Trade unions in the U.K. actively engaged in climate change policy, advocating for environmental representatives

Trade Unions in the UK: Engagement with climate change is a new report, based on research conducted between September 2016 and January 2017 by the Campaign Against Climate Change Trade Union Group . The report asks:  what are the driving forces behind trade union engagement in climate change issues, and what are some of the barriers and difficulties for trade unions?  It summarizes the results of interviews with policy officers and environmental activists from the largest 15 unions in the Trades Union Congress (TUC), as well as two smaller but active unions: Transport and Salaried Staff Association (TSSA) and the Bakers, Food and Allied Workers Union (BFAWU). The report is also based on the results of systematic searches of the unions’ websites and relevant policy documents (with links to key documents).  It reveals an overview of the diversity and context of trade union climate policy, focusing on issues such as environmental representatives, energy supply, airport expansion, fracking and divestment from fossil fuels. The report summarizes the positions on these issues, union by union, but for those who want even more detail, there is a supplementary inventory .
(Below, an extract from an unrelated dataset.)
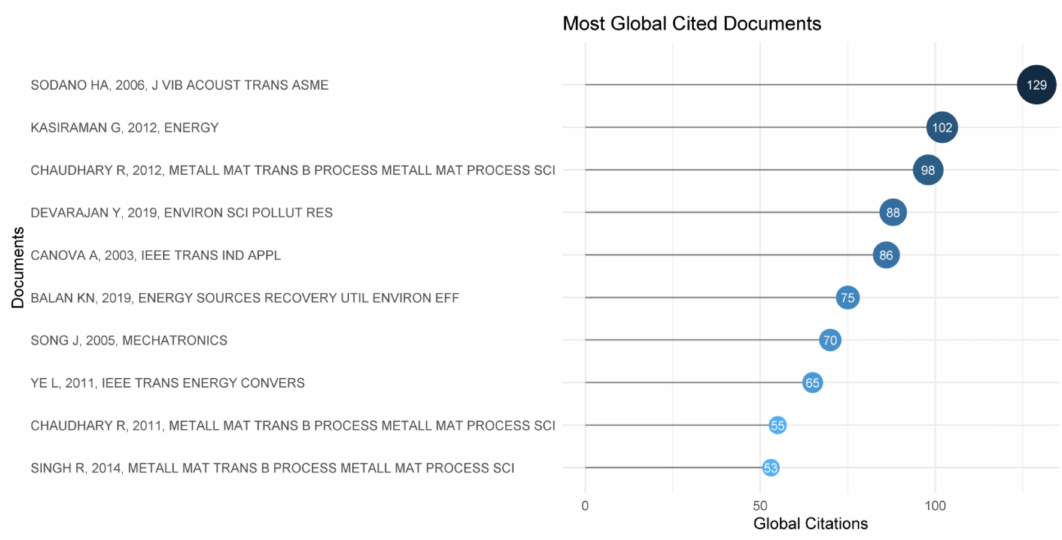
Figure 5. Most global cited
This first-ever report was released in August 2017, and since then, Unison has voted to campaign for pension fund divestment and the TUC adopted an historic motion for public ownership of energy at its September Congress.  Also at the Fringe Meeting of the September Congress, the Campaign Against Climate Change Trade Union Group presented its discussion paper  ‘Another world is possible: jobs and a safe climate‘. And most recently, the U.K. government at long last released its Clean Growth Strategy, to limited union approval.